Task prompt:
Turn the items below into a numbered list with one text line per entry. Skip the blank lines and leave out the pictures.

[Opening Data for analysis section]

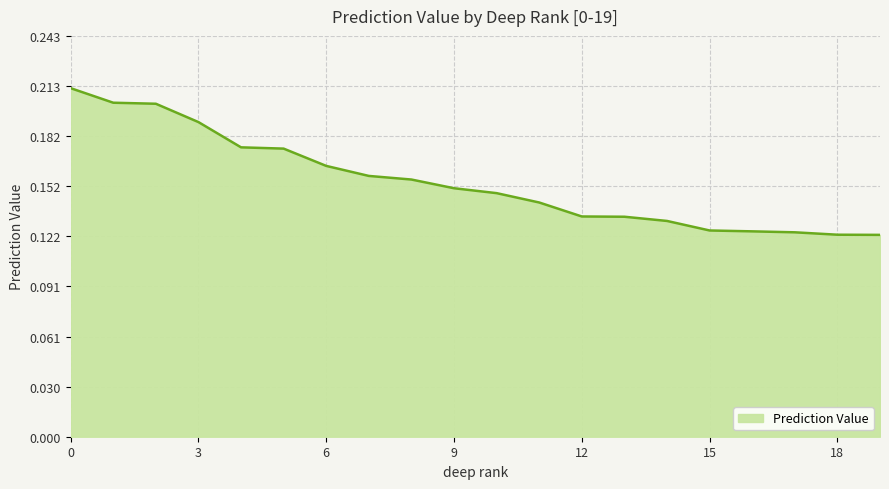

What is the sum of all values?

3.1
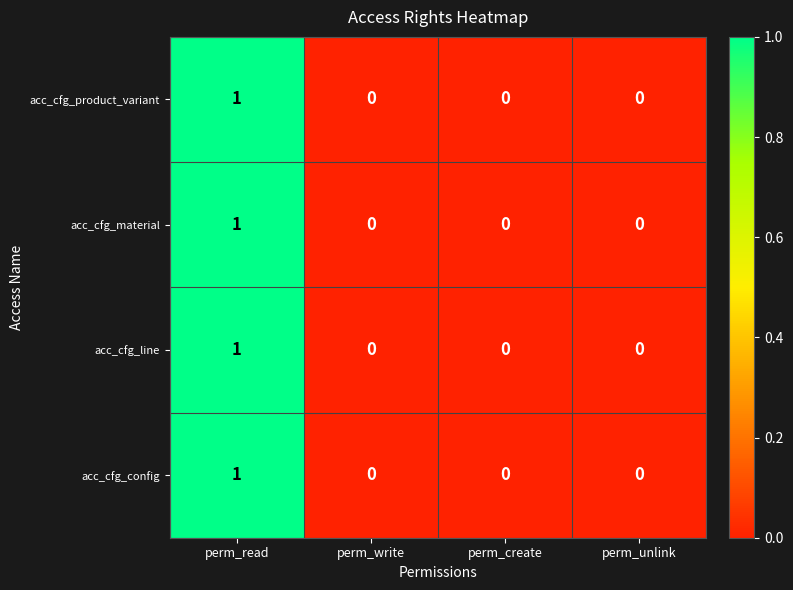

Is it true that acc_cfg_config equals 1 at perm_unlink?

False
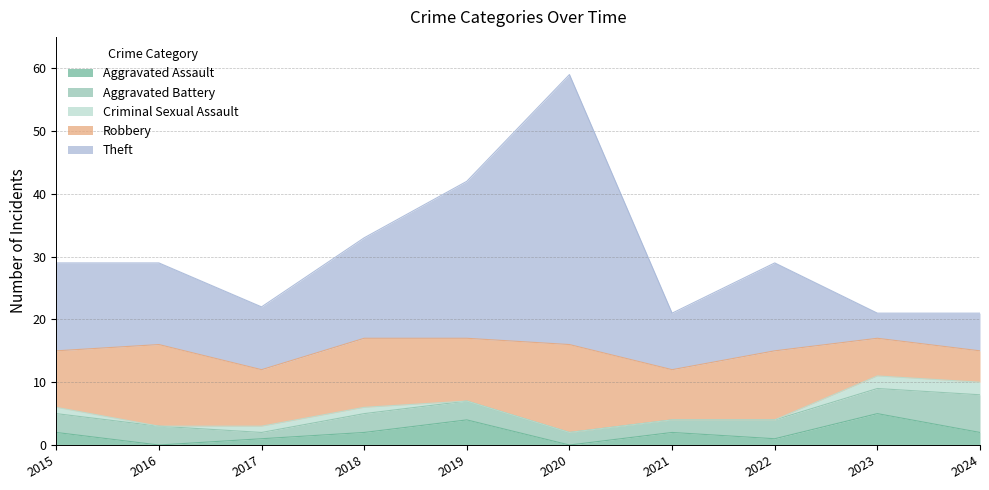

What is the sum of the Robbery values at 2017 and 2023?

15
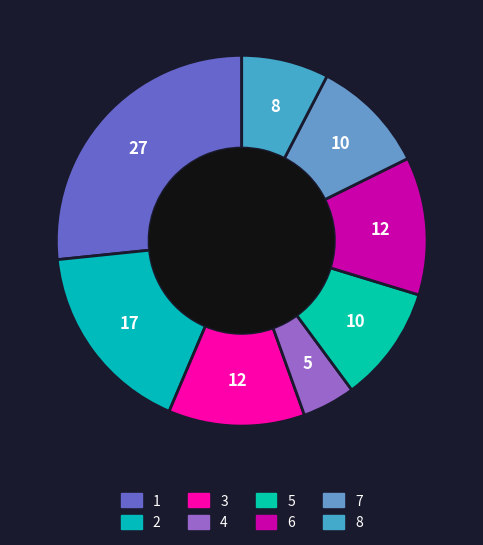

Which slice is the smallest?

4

[Closing Data for analysis section]

Task answer:
1. What is the sum of all values?
2. 3.1
3. Is it true that acc_cfg_config equals 1 at perm_unlink?
4. False
5. What is the sum of the Robbery values at 2017 and 2023?
6. 15
7. Which slice is the smallest?
8. 4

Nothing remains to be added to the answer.